Document segment
------------

RS45 Protocols

By Lynn Rademacher

The RS45 is an adapter that converts RS485 signal as it comes into the computer. The RS485 signal is transferred across Ethernet lines. The RS45 adapter can plug into one of the ports on the computer. The signal is converted within the adapter and the computer recognizes the adapter as an external device. The end of the RS45 adapter is designed to receive the T1 Ethernet cable, which looks like an oversize phone cable.

Four-Pin Protocol

The four-pin protocol is designed to provide eight conductors to relay the signal from the Ethernet cable to the computer. The four-pin protocol is created by twisting the wires into four pairs. The operating temperatures for the four-pin protocol can range safely between -40 degrees Fahrenheit to over 100 degrees Fahrenheit. The cables used in the four- pin protocol are unshielded Cat5e cables that are twisted together to make the four pins. The four pins provide balance and strength to the Ethernet signal as it comes into the adapter.

------------

Required tasks
a: Repeat the stretch of the RS45 protocols article from "The RS45 is" through "oversize phone cable." word for word.
b: Pick up the RS45 protocols article after its final sentence and continue writing it.

(Saved entries)
------------

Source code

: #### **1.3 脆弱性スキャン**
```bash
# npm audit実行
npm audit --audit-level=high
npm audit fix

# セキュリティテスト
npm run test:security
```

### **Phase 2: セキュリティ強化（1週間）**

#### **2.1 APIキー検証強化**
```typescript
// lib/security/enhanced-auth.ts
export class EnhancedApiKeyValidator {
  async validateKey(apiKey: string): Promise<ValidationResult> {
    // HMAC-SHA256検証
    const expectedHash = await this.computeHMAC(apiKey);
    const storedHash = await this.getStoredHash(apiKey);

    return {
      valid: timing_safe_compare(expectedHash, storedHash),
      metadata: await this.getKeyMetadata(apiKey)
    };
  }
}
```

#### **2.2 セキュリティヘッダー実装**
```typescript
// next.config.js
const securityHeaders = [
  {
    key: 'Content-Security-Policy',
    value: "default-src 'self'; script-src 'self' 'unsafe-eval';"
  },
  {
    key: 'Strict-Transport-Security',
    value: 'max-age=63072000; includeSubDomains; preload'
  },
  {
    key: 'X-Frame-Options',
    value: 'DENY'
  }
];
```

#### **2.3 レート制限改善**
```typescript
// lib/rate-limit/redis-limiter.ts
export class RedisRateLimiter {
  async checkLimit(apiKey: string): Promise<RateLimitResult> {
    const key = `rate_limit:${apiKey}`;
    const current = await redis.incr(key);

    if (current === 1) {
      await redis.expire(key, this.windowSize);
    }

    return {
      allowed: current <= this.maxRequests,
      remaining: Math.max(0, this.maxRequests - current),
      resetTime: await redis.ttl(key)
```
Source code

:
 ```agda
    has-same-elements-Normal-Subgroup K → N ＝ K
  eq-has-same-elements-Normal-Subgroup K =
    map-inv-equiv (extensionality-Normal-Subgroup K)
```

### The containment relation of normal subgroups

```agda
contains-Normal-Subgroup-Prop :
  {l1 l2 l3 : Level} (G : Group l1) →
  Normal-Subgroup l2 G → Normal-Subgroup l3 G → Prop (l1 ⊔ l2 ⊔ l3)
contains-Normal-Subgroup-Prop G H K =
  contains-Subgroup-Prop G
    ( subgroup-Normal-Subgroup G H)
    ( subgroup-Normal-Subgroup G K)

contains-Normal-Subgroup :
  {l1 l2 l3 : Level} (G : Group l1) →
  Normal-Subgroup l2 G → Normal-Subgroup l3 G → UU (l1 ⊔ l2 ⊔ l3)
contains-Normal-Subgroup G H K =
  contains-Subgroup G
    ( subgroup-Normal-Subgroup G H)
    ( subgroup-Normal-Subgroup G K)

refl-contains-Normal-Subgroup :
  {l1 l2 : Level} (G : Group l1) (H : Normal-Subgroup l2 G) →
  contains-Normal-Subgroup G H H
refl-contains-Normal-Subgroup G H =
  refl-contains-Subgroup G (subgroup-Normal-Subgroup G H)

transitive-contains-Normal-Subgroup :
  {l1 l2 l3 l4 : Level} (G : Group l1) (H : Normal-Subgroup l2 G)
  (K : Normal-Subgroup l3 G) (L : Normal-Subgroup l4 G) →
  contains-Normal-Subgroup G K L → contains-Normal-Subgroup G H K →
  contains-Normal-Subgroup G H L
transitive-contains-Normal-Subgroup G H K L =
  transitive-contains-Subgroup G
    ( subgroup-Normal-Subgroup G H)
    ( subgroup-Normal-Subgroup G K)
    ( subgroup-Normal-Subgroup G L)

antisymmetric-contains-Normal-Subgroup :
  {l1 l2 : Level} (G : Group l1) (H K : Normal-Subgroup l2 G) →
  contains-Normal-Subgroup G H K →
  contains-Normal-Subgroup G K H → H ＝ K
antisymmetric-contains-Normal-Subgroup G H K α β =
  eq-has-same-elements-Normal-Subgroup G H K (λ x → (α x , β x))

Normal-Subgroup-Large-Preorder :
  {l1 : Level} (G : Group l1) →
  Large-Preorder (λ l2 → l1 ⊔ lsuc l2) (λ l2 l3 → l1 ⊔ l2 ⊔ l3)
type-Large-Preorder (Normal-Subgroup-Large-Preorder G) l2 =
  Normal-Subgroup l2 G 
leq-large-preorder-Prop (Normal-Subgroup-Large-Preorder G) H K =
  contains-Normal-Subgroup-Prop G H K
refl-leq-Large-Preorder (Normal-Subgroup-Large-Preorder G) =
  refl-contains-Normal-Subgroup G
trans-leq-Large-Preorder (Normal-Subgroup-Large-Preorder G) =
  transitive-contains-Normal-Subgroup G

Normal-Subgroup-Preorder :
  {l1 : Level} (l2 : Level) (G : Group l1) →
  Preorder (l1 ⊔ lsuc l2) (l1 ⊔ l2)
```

------------

Answers below
a:
The RS45 is an adapter that converts RS485 signal as it comes into the computer. The RS485 signal is transferred across Ethernet lines. The RS45 adapter can plug into one of the ports on the computer. The signal is converted within the adapter and the computer recognizes the adapter as an external device. The end of the RS45 adapter is designed to receive the T1 Ethernet cable, which looks like an oversize phone cable.

b:
Two-Pin Protocol

The two-pin protocol requires a twisted pair of wires. It provides the RS45 signal with four conductors to relay the signal to the computer. The twisted pairs provide balance for the signal as it moves through the adapter. The wire that is used for the two-pin protocol is Cat 5e unshielded cable. The cable that is used in this application is UL- and CEC-certified.

TCP/IP Protocol

The TCP/IP protocol software allows a computer to accept Ethernet signal through the RS45 adapter. Consumer computers may not have this protocol installed. Without the TCP/IP protocol, the computer registers the RS45 signal as a communication error. The TCP/IP protocol can be added to the computer through the Windows operating platform CD. Once the protocol is installed, the settings must be specified; this requires the IP of the Ethernet connection. Without the IP address, the TCP/IP connections cannot connect to the Internet.